Rainbow emojis flooded Facebook and Twitter feeds Tuesday for the 28th anniversary of National Coming Out Day, an annual LGBT awareness day.

National Coming Out Day promotes a safe world for lesbian, gay, transgender, bisexual and queer individuals to live open and honest lives, according to the Human Rights Campaign.

Student Government president Kevin Helgren said he is fortunate to have had a strong support system of family and friends when he came out as gay. 

“I realize that’s a luxury and a privilege and not many members of the LGBTQ community have that,” Helgren, a neuroscience and psychology senior, said. “So in terms of the notion behind National Coming Out Day, it’s important to send a really stark message to people who may be sifting through that sort of internal dialogue.” 

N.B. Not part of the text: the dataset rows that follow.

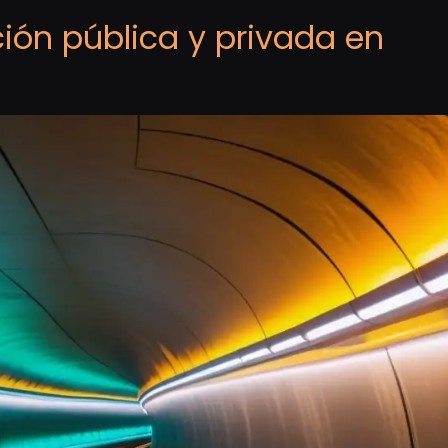
ción pública y privada en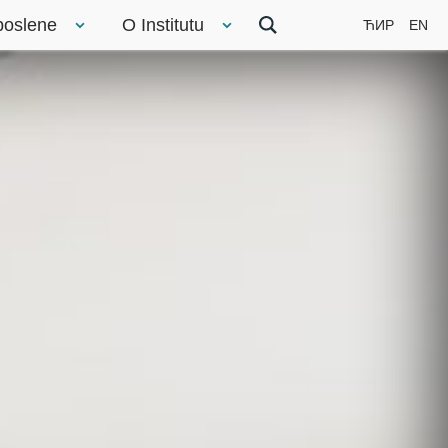
poslene
O Institutu
ЋИР
EN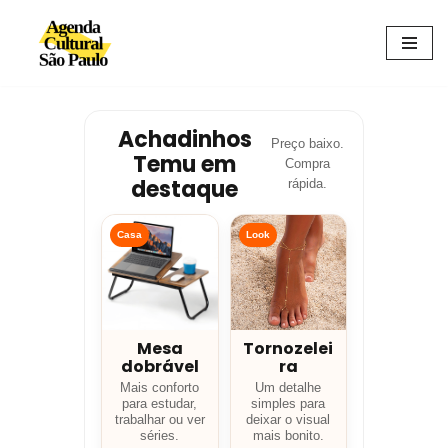
Avançar
para
o
conteúdo
Achadinhos
Preço baixo.
Temu em
Compra
destaque
rápida.
Casa
Look
Mesa
Tornozelei
dobrável
ra
Mais conforto
Um detalhe
para estudar,
simples para
trabalhar ou ver
deixar o visual
séries.
mais bonito.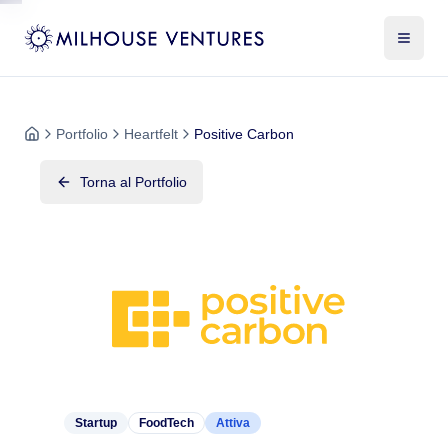
Portfolio
Heartfelt
Positive Carbon
Torna al Portfolio
Startup
FoodTech
Attiva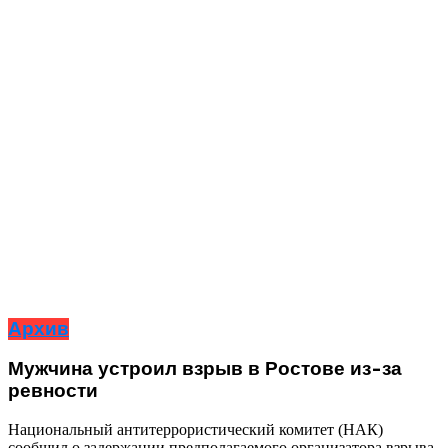
Архив
Мужчина устроил взрыв в Ростове из-за
ревности
Национальный антитеррористический комитет (НАК)
сообщил о задержании предполагаемого организатора взрыва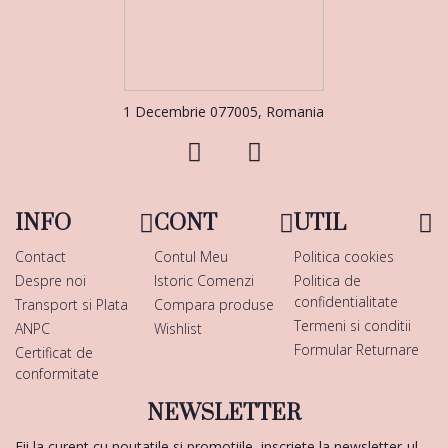
1 Decembrie 077005, Romania
INFO
CONT
UTIL
Contact
Contul Meu
Politica cookies
Despre noi
Istoric Comenzi
Politica de
confidentialitate
Transport si Plata
Compara produse
Termeni si conditii
ANPC
Wishlist
Formular Returnare
Certificat de
conformitate
NEWSLETTER
Fii la curent cu noutatile si promotiile, inscriete la newsletter-ul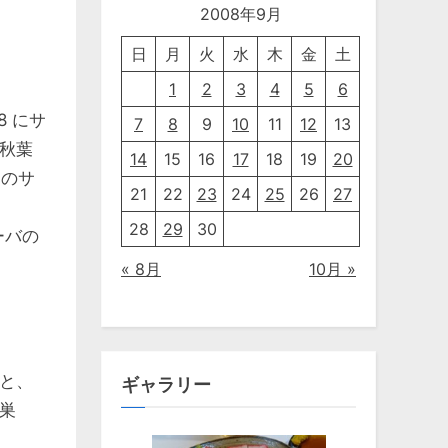
2008年9月
日
月
火
水
木
金
土
1
2
3
4
5
6
 にサ
7
8
9
10
11
12
13
秋葉
14
15
16
17
18
19
20
このサ
21
22
23
24
25
26
27
28
29
30
ーバの
« 8月
10月 »
と、
ギャラリー
巣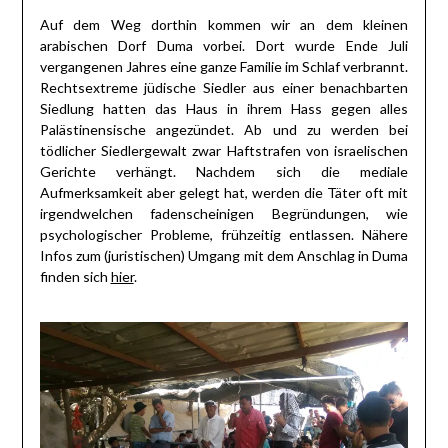
Auf dem Weg dorthin kommen wir an dem kleinen
arabischen Dorf Duma vorbei. Dort wurde Ende Juli
vergangenen Jahres eine ganze Familie im Schlaf verbrannt.
Rechtsextreme jüdische Siedler aus einer benachbarten
Siedlung hatten das Haus in ihrem Hass gegen alles
Palästinensische angezündet. Ab und zu werden bei
tödlicher Siedlergewalt zwar Haftstrafen von israelischen
Gerichte verhängt. Nachdem sich die mediale
Aufmerksamkeit aber gelegt hat, werden die Täter oft mit
irgendwelchen fadenscheinigen Begründungen, wie
psychologischer Probleme, frühzeitig entlassen. Nähere
Infos zum (juristischen) Umgang mit dem Anschlag in Duma
finden sich
hier
.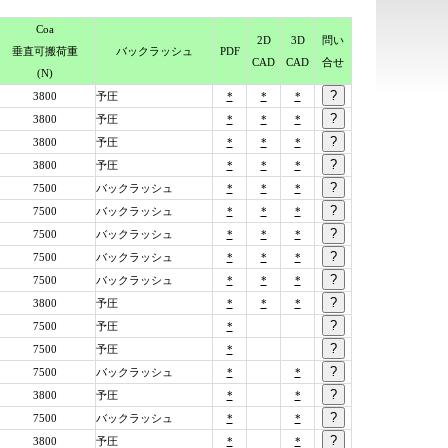
Coa
2D
3D
問い
垂直可搬荷重
バック
ラッシュ
PDF
CAD
CAD
合せ
(N)
3800
予圧
*
*
*
3800
予圧
*
*
*
3800
予圧
*
*
*
3800
予圧
*
*
*
7500
バックラッシュ
*
*
*
7500
バックラッシュ
*
*
*
7500
バックラッシュ
*
*
*
7500
バックラッシュ
*
*
*
7500
バックラッシュ
*
*
*
3800
予圧
*
*
*
7500
予圧
*
7500
予圧
*
7500
バックラッシュ
*
*
3800
予圧
*
*
7500
バックラッシュ
*
*
3800
予圧
*
*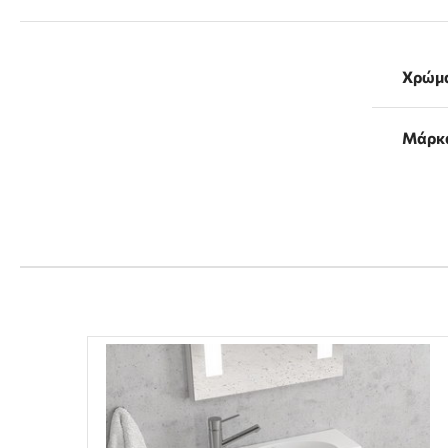
Χρώμ
Μάρκ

Linguistics junior Josh Rudd, co-director of Student Government’s Queer & Trans Students Alliance, said National Coming Out Day is important for people who feel comfortable coming out to the opportunity to do so. 

“I think it’s really important especially to note that it’s not a requirement to come out and that some people can’t or don’t feel safe doing so,” Rudd said. 

QTSA serves as an umbrella group for all LGBT organizations on campus and hosts community-wide events throughout the year. The agency promotes leadership within LGBT communities around the University. 

Sarah Herzer,  political communication and ancient history sophomore, said National Coming Out Day gives people in the closet something to look forward to. 

“Before I was ever out, I would see National Coming Out Day as a day of just seeing what life could be like and the possibilities of being in a place in my life in which I would be able to be out and free to talk with whomever about my sexuality and about being a queer woman,” Herzer said. “I think it’s great.”

Herzer, however, said discrimination is still very present on college campuses and she urges students who are not part of the LGBT community to be conscious and aware of any homophobia or active discrimination on campus. 

“Its important for us to say as a University [we’re] committed to diversity and inclusion,” Helgren said. “You matter. You belong here.”